DETROIT -- Ford Motor Co.'s next-generation Police Interceptor hybrid utility -- based off its upcoming 2020 Explorer -- is expected to get an EPA-estimated rating of 24 mpg combined when it becomes available to police departments this year.
The vehicle, which has been spotted virtually uncamouflaged during testing, was formally unveiled Friday. It sits on a new rear-wheel-drive platform and is expected to be faster than the outgoing model.
"Our Police Interceptor Utility's standard hybrid powertrain provides the potential for significant fuel savings with improved performance and no tradeoffs in safety or interior passenger or cargo space," Stephen Tyler, Ford police brand marketing manager, said in a statement. "It's a win-win-win formula for law enforcement."
The new Interceptor hybrid's mileage figure is 41 percent better than the current utility, which features a 3.7-liter gas engine. Ford says the hybrid technology -- which allows the gas engine to shut off for long periods while idling -- can save police departments between $3,500 and $5,700 per month in gasoline over the outgoing model.
It's powered by a standard 3.3-liter hybrid engine. A 3.0-liter EcoBoost and 3.3-liter V-6 engine are optional. All come with a 10-speed automatic transmission.
Ford did not provide powertrain figures.
The new model has added cargo capacity but roughly the same passenger volume as the outgoing model.
Ford has long dominated the police vehicle market and accounts for nearly two-thirds of all police vehicle sales in the U.S. In 2017, the Explorer-based Interceptor outsold all other police vehicles combined, Ford said.
Despite its popularity, the outgoing model has faced some safety questions.
Police agencies in 2017 reported several crashes believed to be linked to carbon monoxide exposure.
Those problems, Ford said, stemmed from modifications agencies made to the vehicles after they left the factory. The automaker has since offered to cover the costs to repair those police vehicles.
In November, NHTSA closed an investigation, without seeking a recall, into nearly 50,000 Interceptors over reports of sudden brake failures.

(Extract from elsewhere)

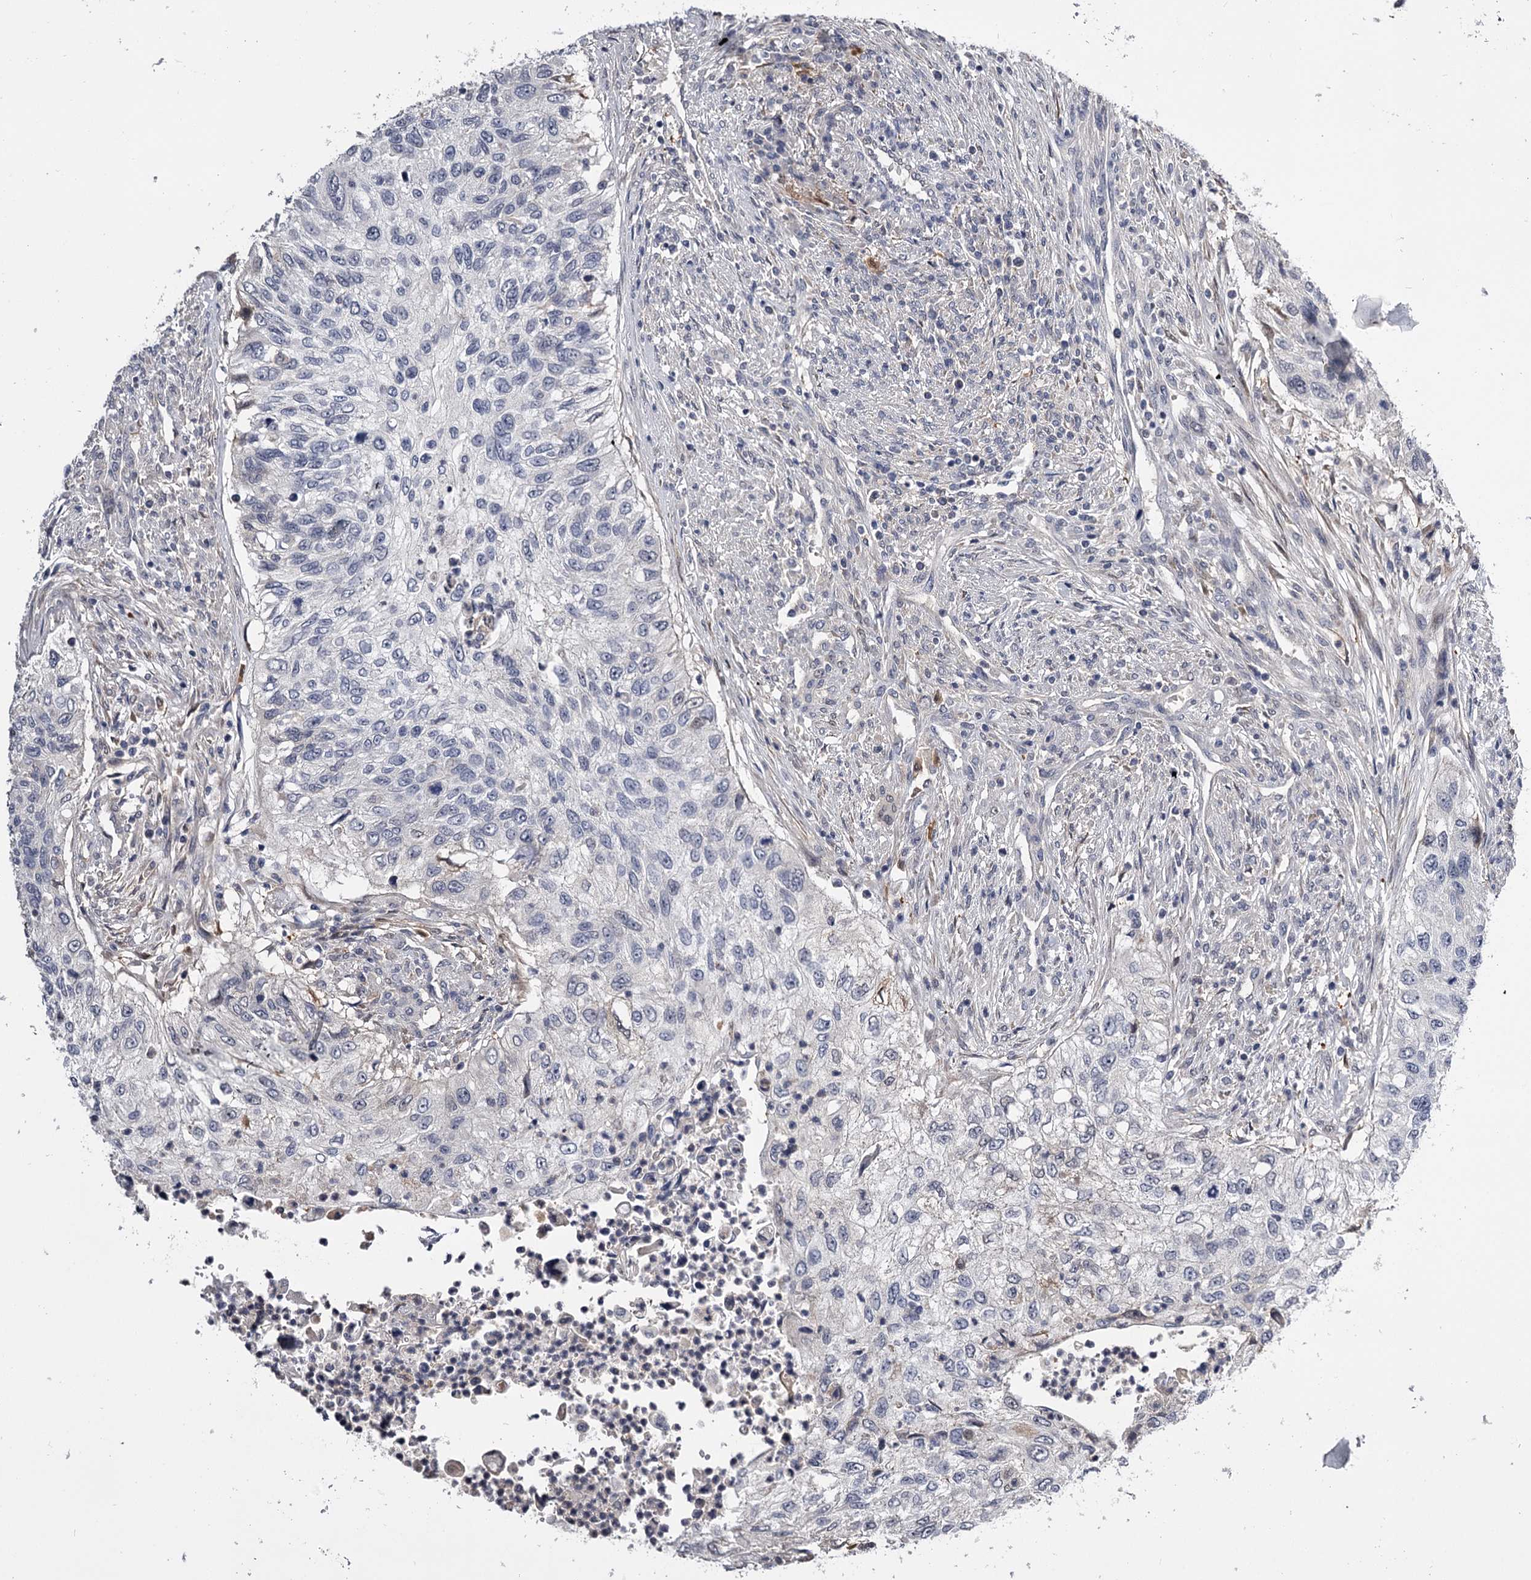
{"staining": {"intensity": "negative", "quantity": "none", "location": "none"}, "tissue": "urothelial cancer", "cell_type": "Tumor cells", "image_type": "cancer", "snomed": [{"axis": "morphology", "description": "Urothelial carcinoma, High grade"}, {"axis": "topography", "description": "Urinary bladder"}], "caption": "Immunohistochemistry of high-grade urothelial carcinoma demonstrates no positivity in tumor cells.", "gene": "GSTO1", "patient": {"sex": "female", "age": 60}}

The probe, opened in April 2015, was prompted by reported incidents of front brake hose failure in 2015 Interceptors used by the Sacramento Police Department, in California, in its pursuit-driving training program. NHTSA had not confirmed any incidents of failures caused by overheating in vehicles outside the training program.
Ford is billing the new model as a better-performing vehicle that's safer for officers. And it's outperforming the competition.
According to testing by Michigan State Police, the new Interceptor hybrid had the fastest 0-to-100-mph acceleration, fastest lap, fastest average lap and highest top speed, at 137 mph, vs. the competition.
Chevrolet Tahoe-based police vehicles did not complete the State Police tests because of overheating. General Motors engineers elected not to retest the vehicles until they have isolated and corrected the problem, the police said.
The consumer version of the next-generation Explorer will be unveiled Wednesday in Detroit, ahead of the 2019 auto show.